In her native country, Australia, Barraclough said 70% of the land is arid. “We have gotten used to that, but it is becoming an increasing issue,” she said. Water use has increased substantially around the globe at more than twice as much as growth in the general population, she said.

In dialysis, a center will use approximately 450 liters – or 118 gallons – of water per 4-hour treatment, including priming and post-dialysis rinse back of the machine, Barraclough said. “Not everyone dialyzes for 4 hours of treatment, but many patients do,” she said. Some reverse osmosis systems can be used for water purification after dialysis, but these are expensive, she said.

At her clinic at Melbourne Hospital, where conservation strategies are in place, staff still use up to 9,000 liters of water per day treating patients, or up to 3 million liters per year. “Even with the best of the best, we still have a problem with water usage,” she said.

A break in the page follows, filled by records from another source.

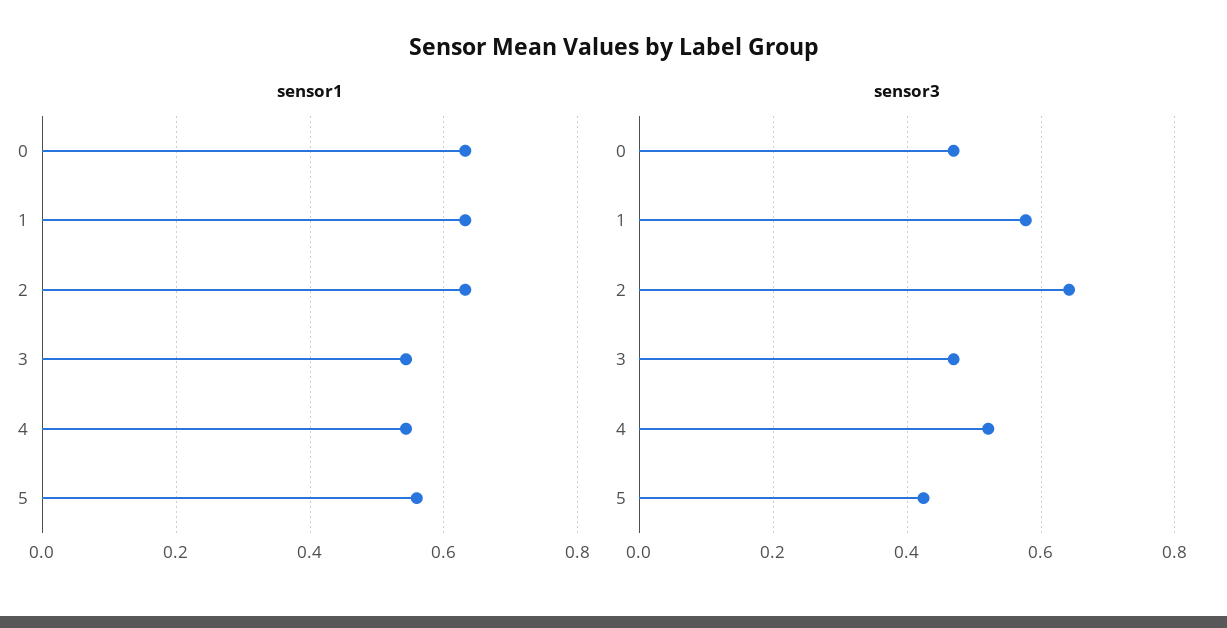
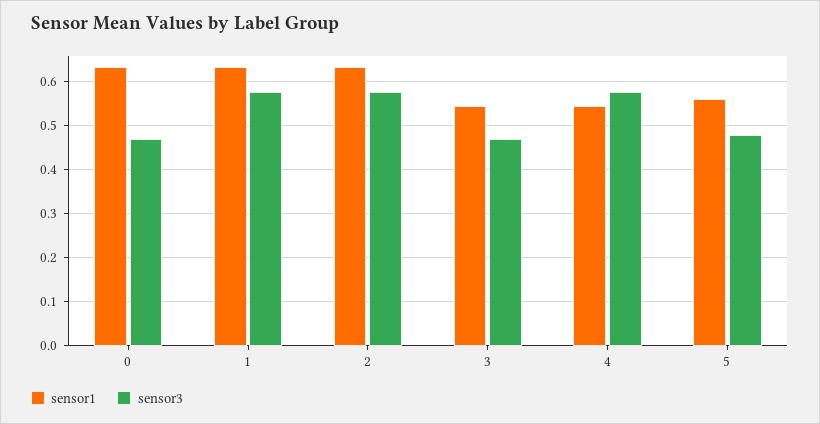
  {
    "sensor1": {
      "0": 0.64,
      "1": 0.64,
      "2": 0.64,
      "3": 0.54,
      "4": 0.54,
      "5": 0.56
    },
    "sensor3": {
      "0": 0.46,
      "1": 0.58,
-     "2": 0.64,
+     "2": 0.58,
      "3": 0.46,
-     "4": 0.52,
+     "4": 0.58,
-     "5": 0.42
+     "5": 0.48
    }
  }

To conserve water, Barraclough suggested that dialysis facilities consider slowing the dialysate flow. “Since the 1960s, the flow rate of dialysate worldwide has been routinely maintained at 500 mL/min, sometimes higher,” she said. ”This was considered the optimum flow rate.

“But new dialyzers today create a better dialysate flow distribution. If we reduce that to 400 mL/min we could conserve around 24 liters of water per treatment,” she said.

“That may not sound like much, but if you expand that globally, we could see significant savings,” she said.